The first stories resulting from the leaks are outwardly significant – political leaders of everything from corrupt dictatorships through to apparently worthy democracies have been concealing money; others have reasons which will vary from corruption through criminal money-laundering and down to tax avoidance and the concealment of assets from spouses. Most of the names coming out so far are ones we would expect to find – it is not news that David Cameron’s father had assets in Panama, for example. All investigations have their prime suspects. What is interesting about bringing this level of investigative power to this volume of data is that other and less expected names will start to surface. ICIJ’s Walker Guevara put it this way in the 2013 article referred to above:
Alongside many usual suspects, there were hundreds of thousands of regular people — doctors and dentists from the U.S. It made us understand a system that is a lot more used than what you think. It’s not just people breaking the law or politicians hiding money, but a lot of people who may feel insecure in their own countries. Or hiding money from their spouses. We’re actually writing some stories about divorce.
That is also the nature of many corporate and criminal investigations. Most of them start by trying to supplement a hunch or a suspicion with some hard fact. Where it gets interesting is when the data and its connections takes you to places and people not yet on the radar.
It is perhaps some comfort to lawyers to realise the importance of the human component in these searches where the backbreaking work is done by software like Nuix, leaving the human investigators with new leads to follow up. The Panama papers story is one of International high profile. Exactly the same principles and methodologies apply to more routine investigations over smaller datasets, whether for criminal, regulatory or internal investigations purposes.
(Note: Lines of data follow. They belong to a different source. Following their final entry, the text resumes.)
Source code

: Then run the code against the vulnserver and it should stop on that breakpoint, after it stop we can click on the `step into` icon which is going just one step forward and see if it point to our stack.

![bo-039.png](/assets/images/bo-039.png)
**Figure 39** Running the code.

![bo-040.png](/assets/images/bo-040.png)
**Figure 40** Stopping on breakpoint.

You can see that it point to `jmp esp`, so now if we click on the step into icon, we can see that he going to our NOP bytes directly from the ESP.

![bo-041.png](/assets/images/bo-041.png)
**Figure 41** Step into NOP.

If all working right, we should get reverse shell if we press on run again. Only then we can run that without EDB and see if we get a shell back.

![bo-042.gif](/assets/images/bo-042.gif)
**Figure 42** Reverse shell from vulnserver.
In other words, you don’t need 11.5 million documents to justify using Nuix nor, indeed, do you need a crime, or a regulatory investigation as the trigger for its use. I took part in a panel with Nuix a few days ago at their London Insider Conference; our subject there was the new General Data Protection Regulation, the GDPR, and the theme which emerged is that organisations have got to get very much better at identifying personally identifiable data in among all the other data which they keep. This is because the mere keeping of it brings responsibilities and burdens quite apart from any urgency which may arise for particular purposes such as an discovery demand. The explanation of named entities to which I have linked above would be as useful in that context as in the Panama story.